Reading passage ▸
§

3. Personalized Services

Even with all the information at their fingertips, employees will likely still have questions. Providing personalized services — whether by meeting, phone or online chat — can allow your employees to get answers to specific questions and feel supported by a benefits expert who delivers individualized service. Work with your benefits provider or HR team to determine the best approach for information sessions based on your budget and employee population.

4. Frequently Asked Questions

When you conduct in-person, phone or online chat sessions, be sure to take note of common questions about plans. Do so in a confidential, anonymous manner and then use those questions to create an FAQ document that can assist employees with questions. This can be a valuable resource for new employees who will be enrolling after they're hired. Providing an FAQ sheet can be an easy way to demonstrate that you're listening to employees and that you understand what matters most to them in making benefits-related choices.

5. Paper Mailers

While the need to send paper packages with complete benefits information to each employee may no longer have the effectiveness it once did, based on your employee population, there will likely be some information you need to provide in this manner. Make sure your enrollment methods are accessible to everyone. If you find people aren't enrolling because of limited awareness or access, you may need to provide paper enrollment forms or mail a postcard reminder about the enrollment process.

§

Extracted entries ▸
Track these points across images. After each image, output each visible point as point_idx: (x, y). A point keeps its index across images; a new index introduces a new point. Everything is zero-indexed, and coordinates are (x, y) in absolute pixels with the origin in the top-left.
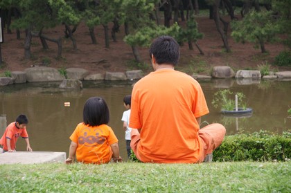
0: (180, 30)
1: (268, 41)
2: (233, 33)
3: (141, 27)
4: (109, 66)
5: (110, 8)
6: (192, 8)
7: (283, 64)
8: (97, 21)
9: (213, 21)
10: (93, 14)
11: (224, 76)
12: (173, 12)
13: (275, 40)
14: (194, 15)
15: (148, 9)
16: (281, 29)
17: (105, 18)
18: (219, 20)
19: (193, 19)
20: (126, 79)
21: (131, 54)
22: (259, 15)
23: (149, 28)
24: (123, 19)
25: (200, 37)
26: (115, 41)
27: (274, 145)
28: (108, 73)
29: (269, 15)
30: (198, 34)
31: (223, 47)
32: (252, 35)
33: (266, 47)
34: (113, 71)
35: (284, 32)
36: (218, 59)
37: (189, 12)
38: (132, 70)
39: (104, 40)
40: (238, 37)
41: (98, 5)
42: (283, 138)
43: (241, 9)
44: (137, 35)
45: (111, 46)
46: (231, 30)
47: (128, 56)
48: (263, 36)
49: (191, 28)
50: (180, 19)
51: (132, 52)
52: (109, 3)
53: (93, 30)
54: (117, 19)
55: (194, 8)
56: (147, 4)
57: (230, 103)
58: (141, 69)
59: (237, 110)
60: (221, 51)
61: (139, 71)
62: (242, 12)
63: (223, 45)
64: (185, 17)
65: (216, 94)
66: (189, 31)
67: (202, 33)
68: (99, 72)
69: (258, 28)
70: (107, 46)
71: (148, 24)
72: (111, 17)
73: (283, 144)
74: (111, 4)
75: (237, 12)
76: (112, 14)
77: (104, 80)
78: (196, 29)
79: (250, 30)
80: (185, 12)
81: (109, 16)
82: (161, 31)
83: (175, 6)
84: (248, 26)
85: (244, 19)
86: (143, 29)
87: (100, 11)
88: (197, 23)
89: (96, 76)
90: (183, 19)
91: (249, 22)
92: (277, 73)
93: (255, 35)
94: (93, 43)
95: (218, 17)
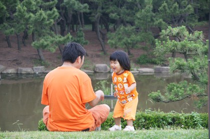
0: (72, 38)
1: (132, 47)
2: (109, 41)
3: (44, 36)
4: (20, 63)
5: (22, 22)
6: (80, 23)
7: (143, 63)
8: (12, 31)
9: (95, 33)
10: (9, 26)
11: (103, 71)
12: (66, 26)
13: (137, 47)
14: (81, 29)
15: (50, 24)
16: (141, 39)
17: (18, 29)
18: (99, 32)
19: (81, 31)
20: (33, 72)
21: (37, 55)
22: (126, 29)
23: (50, 37)
24: (31, 30)
25: (86, 44)
26: (25, 45)
27: (139, 119)
28: (19, 68)
29: (133, 29)
30: (84, 42)
31: (102, 51)
32: (122, 43)
33: (131, 51)
34: (24, 67)
35: (143, 42)
36: (99, 59)
37: (78, 26)
38: (37, 66)
39: (17, 45)
40: (112, 44)
41: (13, 19)
42: (145, 114)
43: (113, 25)
44: (41, 41)
45: (22, 49)
46: (107, 39)
47: (34, 56)
48: (129, 43)
49: (79, 37)
50: (72, 31)
51: (37, 53)
52: (21, 19)
53: (9, 37)
54: (27, 30)
55: (82, 24)
56: (48, 20)
57: (107, 90)
58: (44, 65)
59: (112, 95)
60: (100, 53)
61: (42, 67)
62: (114, 27)
63: (102, 49)
64: (75, 29)
65: (98, 83)
66: (78, 39)
67: (87, 41)
68: (13, 68)
69: (126, 38)
70: (19, 49)
71: (49, 34)
72: (22, 29)
73: (145, 118)
74: (23, 19)
75: (111, 26)
76: (23, 26)
77: (17, 73)
78: (83, 38)
79: (120, 39)
80: (75, 26)
81: (21, 28)
82: (58, 39)
83: (68, 22)
84: (119, 36)
85: (116, 32)
86: (45, 37)
87: (14, 24)
88: (84, 34)
89: (11, 71)
90: (74, 31)
91: (119, 34)
92: (139, 69)
93: (124, 43)
94: (9, 47)
95: (98, 30)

§

Exercises ▸
1. In the benefits passage above, rewrite the paragraph beginning "When you conduct in-person, phone or online chat sessions" as a short bulleted list that keeps its main facts.
2. Answer these questions from the benefits passage above, one line each:
(a) Through what three channels can personalized services be offered?
(b) For which employees can an FAQ document be a valuable resource?
(c) What two things might you need to provide if people aren't enrolling because of limited awareness or access?
3. Carry the benefits passage above forward from its last sentence.

Answers to the tasks ▸
1.
- Note common questions about plans during in-person, phone or online chat sessions.
- Record them confidentially and anonymously.
- Use them to build an FAQ document that helps employees with their questions.
- The FAQ is especially useful for new employees who enroll after they're hired.
- An FAQ sheet shows employees you're listening and understand what matters to them in benefits choices.

2.
(a) Meetings, phone and online chat.
(b) New employees who will be enrolling after they're hired.
(c) Paper enrollment forms or a mailed postcard reminder about the enrollment process.

3.
Use Human Capital Management Technology to Streamline the Process and Minimize Risks

According to ADP Research Institute, most organizations have multiple people in different roles working together to make decisions about managing ACA requirements. Ensuring access to correct and current data is paramount to ensure ACA compliance; failure to comply can result in substantial penalties. Unfortunately, many employers are not prepared to meet all of the ACA's compliance requirements. A core reason for the lack of preparedness is an insufficient integration of key data. And the ACA is only one piece of the extremely complex puzzle that is employee benefits compliance.

There's no denying that administering benefits in today's workplace can be complex. At a minimum, benefits administration requires integration of data between payroll, time and labor management, benefits providers and the HR department. Incorrect or unavailable data can create issues from unhappy employees to unproductive workflow to potential tax penalties.

Having the right HCM platform in place can automate open enrollment procedures and minimize risk by doing the following, allowing for easy access and clear communication by:

  • Eliminating excess paperwork
  • Introducing employee self-service options
  • Providing better employee and employer access, reducing unnecessary overhead costs
  • Increasing digital reach and reporting

Implementing an HCM solution is one way to help HR leaders communicate important open enrollment messaging, streamline the enrollment process and minimize employer risks related to compliance. With this type of system support, those same leaders can have more time to create the benefits programs that help recruit, engage and retain even more employees.